After feeding Omega my fish love the stuff. I will be replacing all my food with Omega in the coming weeks. With this response from the fish I feel sure I will see a jump in their growth in the coming week. 

The cheap part of me doesn't want to throw away the food, but my heart doesn't want me to feed it to my fish any more. I guess it will go on the shelf and I will mix it in once or twice a week.


----------



## jeaninel (Aug 24, 2007)

I like and use Omega One. Another good one I use is NLS (New Life Spectrum). It's more expensive but it's good stuff.


----------



## Romad (Jun 28, 2009)

+1 on NLS. I switched to that about 6 mos. ago and the fish are nom-nomming it up. And thriving. 

Omega is good as well.


----------



## Romad (Jun 28, 2009)

Warhawk said:


> The cheap part of me doesn't want to throw away the food, but my heart doesn't want me to feed it to my fish any more. I guess it will go on the shelf and I will mix it in once or twice a week.
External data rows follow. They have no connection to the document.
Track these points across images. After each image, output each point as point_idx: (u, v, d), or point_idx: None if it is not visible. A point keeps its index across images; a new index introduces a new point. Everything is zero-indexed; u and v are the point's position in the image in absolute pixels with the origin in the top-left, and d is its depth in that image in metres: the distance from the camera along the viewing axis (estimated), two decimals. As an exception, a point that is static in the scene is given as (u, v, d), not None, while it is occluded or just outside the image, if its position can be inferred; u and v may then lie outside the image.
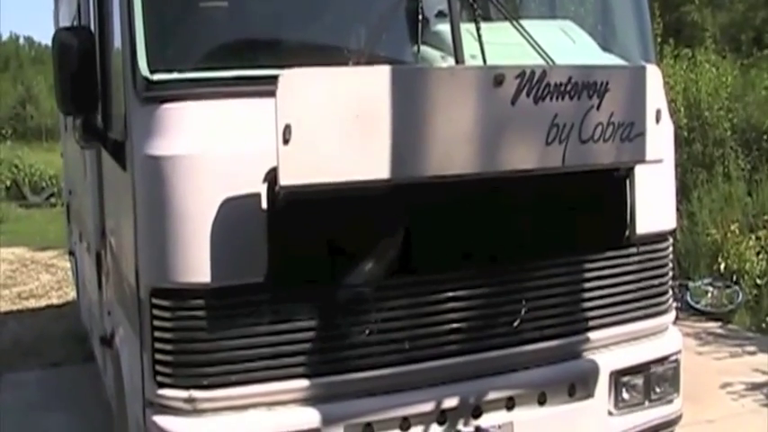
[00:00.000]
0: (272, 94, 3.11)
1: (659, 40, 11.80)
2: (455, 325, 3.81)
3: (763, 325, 9.12)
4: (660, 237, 4.34)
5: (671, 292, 4.44)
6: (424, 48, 3.82)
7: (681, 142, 10.90)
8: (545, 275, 3.99)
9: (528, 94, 3.41)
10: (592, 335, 4.13)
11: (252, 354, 3.52)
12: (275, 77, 3.12)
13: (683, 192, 10.63)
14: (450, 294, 3.80)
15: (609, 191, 4.05)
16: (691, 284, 9.73)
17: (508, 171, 3.44)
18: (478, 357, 3.85)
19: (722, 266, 9.84)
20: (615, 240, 4.14)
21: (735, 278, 9.70)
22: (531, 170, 3.49)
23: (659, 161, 3.86)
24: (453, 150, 3.33)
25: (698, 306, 9.51)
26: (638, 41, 4.60)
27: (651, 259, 4.30)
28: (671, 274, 4.43)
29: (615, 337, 4.22)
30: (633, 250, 4.21)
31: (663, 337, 4.43)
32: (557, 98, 3.46)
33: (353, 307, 3.64)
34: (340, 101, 3.20)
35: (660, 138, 3.79)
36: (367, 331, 3.66)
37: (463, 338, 3.82)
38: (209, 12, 3.93)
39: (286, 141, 3.12)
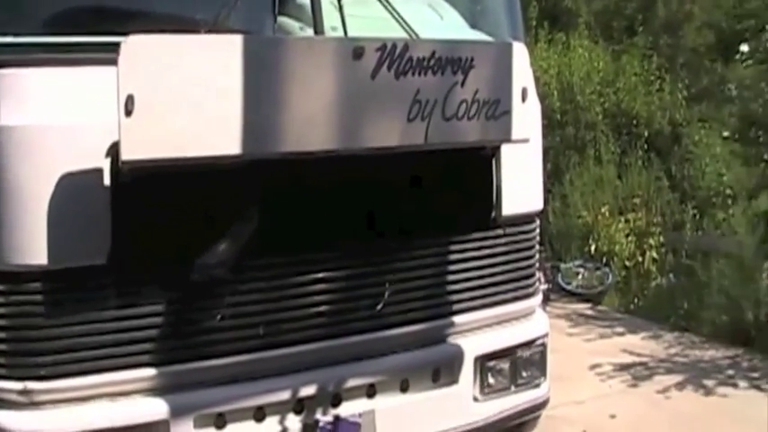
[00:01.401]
0: (116, 62, 2.87)
1: (534, 23, 11.97)
2: (314, 309, 3.64)
3: (632, 306, 9.38)
4: (527, 218, 4.26)
5: (537, 274, 4.37)
6: (282, 19, 3.63)
7: (554, 125, 11.15)
8: (409, 257, 3.86)
9: (389, 69, 3.25)
10: (457, 318, 4.02)
11: (93, 341, 3.28)
12: (119, 44, 2.88)
13: (556, 174, 10.92)
14: (309, 277, 3.62)
15: (474, 171, 3.93)
16: (562, 266, 9.94)
17: (368, 148, 3.28)
18: (338, 343, 3.69)
19: (593, 248, 10.07)
20: (481, 222, 4.04)
21: (605, 260, 9.93)
22: (393, 148, 3.33)
23: (525, 140, 3.75)
24: (310, 126, 3.15)
25: (569, 287, 9.72)
26: (506, 20, 4.50)
27: (518, 241, 4.21)
28: (538, 256, 4.36)
29: (481, 320, 4.13)
30: (500, 232, 4.12)
31: (529, 320, 4.36)
32: (419, 73, 3.31)
33: (205, 290, 3.43)
34: (188, 71, 2.97)
35: (527, 117, 3.69)
36: (219, 316, 3.46)
37: (322, 323, 3.66)
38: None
39: (128, 113, 2.88)
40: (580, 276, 9.81)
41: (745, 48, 13.53)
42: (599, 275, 9.78)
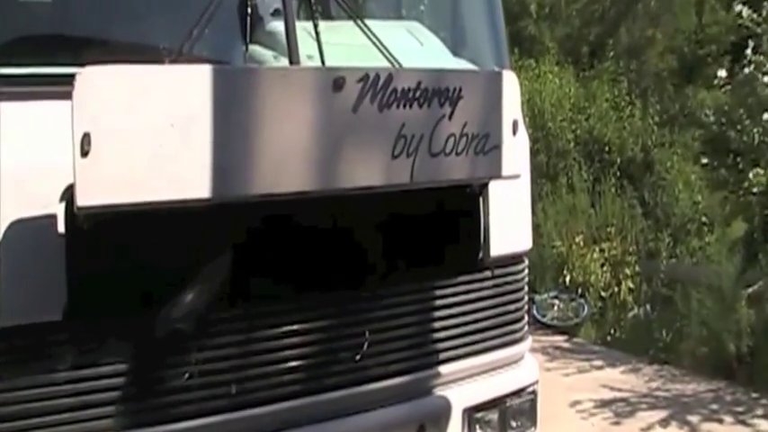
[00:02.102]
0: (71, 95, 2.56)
1: (504, 49, 11.76)
2: (289, 363, 3.34)
3: (608, 338, 9.18)
4: (516, 259, 4.01)
5: (526, 317, 4.10)
6: (255, 47, 3.34)
7: None
8: (390, 305, 3.58)
9: (372, 101, 2.97)
10: (443, 368, 3.74)
11: (47, 406, 2.95)
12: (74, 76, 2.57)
13: None
14: (284, 329, 3.32)
15: (461, 209, 3.67)
16: (537, 297, 9.67)
17: (349, 189, 3.00)
18: (316, 400, 3.39)
19: (567, 279, 9.85)
20: (468, 264, 3.77)
21: (580, 291, 9.72)
22: (375, 188, 3.05)
23: (516, 176, 3.49)
24: (285, 165, 2.86)
25: (544, 320, 9.51)
26: (490, 45, 4.26)
27: (507, 283, 3.96)
28: (526, 298, 4.09)
29: (468, 369, 3.85)
30: (487, 274, 3.86)
31: (519, 366, 4.11)
32: (404, 106, 3.04)
33: (171, 346, 3.12)
34: (151, 105, 2.67)
35: (517, 151, 3.43)
36: (187, 374, 3.14)
37: (298, 378, 3.36)
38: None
39: (84, 153, 2.57)
40: (555, 308, 9.61)
41: (722, 73, 13.49)
42: (574, 307, 9.59)
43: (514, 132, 3.37)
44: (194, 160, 2.73)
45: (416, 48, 3.91)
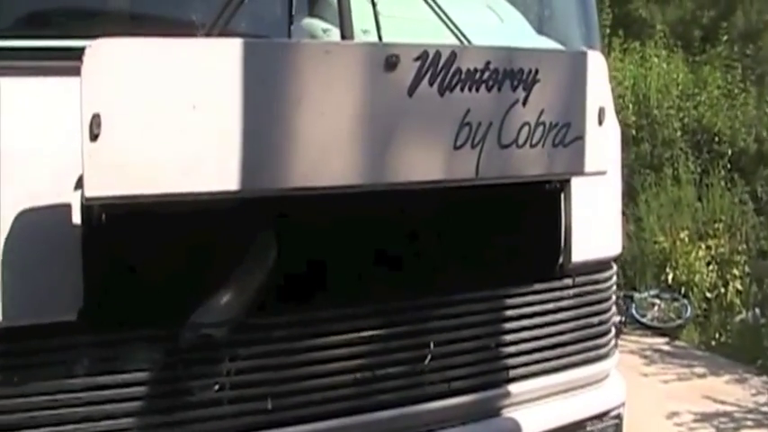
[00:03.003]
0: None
1: (608, 31, 11.34)
2: (334, 378, 2.95)
3: (713, 343, 8.66)
4: (602, 265, 3.53)
5: (613, 331, 3.63)
6: (303, 20, 2.98)
7: (628, 141, 10.49)
8: (456, 314, 3.15)
9: (431, 83, 2.57)
10: (513, 387, 3.30)
11: (59, 415, 2.63)
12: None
13: (630, 195, 10.16)
14: (328, 339, 2.93)
15: (538, 209, 3.25)
16: (636, 296, 9.26)
17: (402, 183, 2.60)
18: (365, 419, 3.00)
19: (670, 277, 9.40)
20: (545, 270, 3.33)
21: (683, 291, 9.25)
22: (433, 182, 2.65)
23: (602, 173, 3.04)
24: (327, 155, 2.48)
25: (643, 320, 9.06)
26: (579, 24, 3.81)
27: (590, 293, 3.48)
28: (614, 309, 3.62)
29: (543, 389, 3.40)
30: (567, 282, 3.40)
31: (602, 386, 3.61)
32: (470, 89, 2.62)
33: (201, 354, 2.76)
34: (171, 84, 2.32)
35: (604, 143, 3.00)
36: (217, 386, 2.80)
37: (345, 395, 2.97)
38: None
39: (94, 137, 2.24)
40: (656, 308, 9.11)
41: None
42: (676, 307, 9.08)
43: (601, 122, 2.93)
44: (222, 147, 2.37)
45: (495, 24, 3.50)
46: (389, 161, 2.57)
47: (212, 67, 2.37)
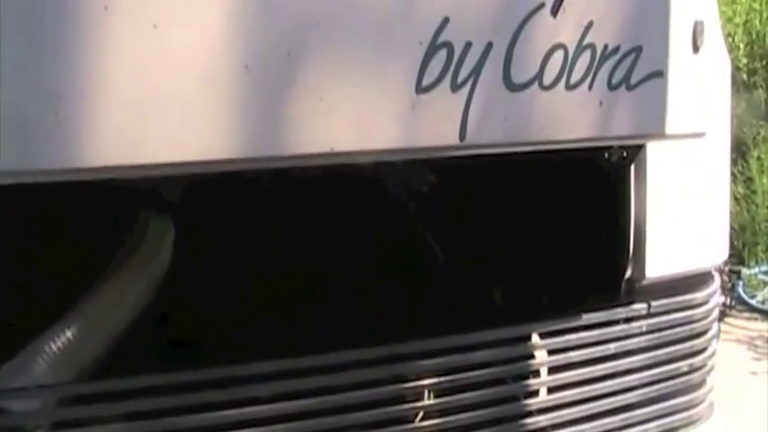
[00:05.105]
0: None
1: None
2: None
3: (840, 333, 7.66)
4: (696, 280, 2.42)
5: (712, 378, 2.44)
6: None
7: (739, 87, 9.40)
8: (464, 365, 2.09)
9: None
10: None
11: None
12: None
13: (739, 150, 9.14)
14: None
15: (586, 197, 2.25)
16: (744, 272, 8.37)
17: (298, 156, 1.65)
18: None
19: (787, 249, 8.57)
20: (601, 290, 2.28)
21: (803, 266, 8.38)
22: (368, 153, 1.69)
23: (699, 134, 2.06)
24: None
25: (752, 302, 8.18)
26: None
27: (675, 324, 2.35)
28: (714, 346, 2.42)
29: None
30: (640, 308, 2.30)
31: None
32: None
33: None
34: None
35: (701, 83, 2.02)
36: None
37: None
38: None
39: None
40: (768, 288, 8.46)
41: None
42: (795, 287, 8.37)
43: (696, 47, 1.95)
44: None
45: None
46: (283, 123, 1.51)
47: None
It's like having a side of potato chips with your salmon :lol:


----------



## Warhawk (Feb 23, 2014)

I looked at New Life Spectrum but I can't find it locally. 


I did contact a lot of food companies about samples or coupons but none sounded interested. I hate to buy food online with out trying it fist.


----------



## Romad (Jun 28, 2009)

Want some NLS samples? I went a little nuts on Amazon  
Let me know if you're interested in trying any of these:

Pellets:
Small fish formula - .5 mm sinking
Betta Formula - 1 mm semi-floating
Community Fish - 1mm sinking
Ultra Red - 1mm sinking
Grow - .5mm sinking

I've got community flakes as well.


----------



## Warhawk (Feb 23, 2014)

I would love to give the Grow or Community Fish a try. I'm going to set up 3 live bearer colony tanks the first of May and it would be real easy to compare and see the difference with two tanks side by side.


----------



## Romad (Jun 28, 2009)

Warhawk said:


> I would love to give the Grow or Community Fish a try. I'm going to set up 3 live bearer colony tanks the first of May and it would be real easy to compare and see the difference with two tanks side by side.


PM me your name and address.


----------



## Tolak (Nov 13, 2012)

Lots of people read the ingredients, knowing what they mean is a different thing; Fish Food Ingredients

After reading that look up Orijen 6 Fish dry dog food, look at those ingredients. I've been rotating it in, good for growth & conditioning breeders. It's $5 per pound, which is expensive for dog food, but way cheap for quality fish food. My dogs love it too!


----------



## Warhawk (Feb 23, 2014)

Tolak said:


> Lots of people read the ingredients, knowing what they mean is a different thing; Fish Food Ingredients
> 
> After reading that look up Orijen 6 Fish dry dog food, look at those ingredients. I've been rotating it in, good for growth & conditioning breeders. It's $5 per pound, which is expensive for dog food, but way cheap for quality fish food. My dogs love it too!



One of our dogs seems to be allergic to beef(it bothers her stomach real bad) so we started feeding a higher quality food a few years ago. Yes it costs more but they all have a lot less waste. That is a huge bonus as we have a fenced in back yard and have to clean it up. 

Never thought much about it but I would think the same thing would carry over to fish tanks. I.e. better quality food means less waste, in turn meaning better water quality and less maintenance.


----------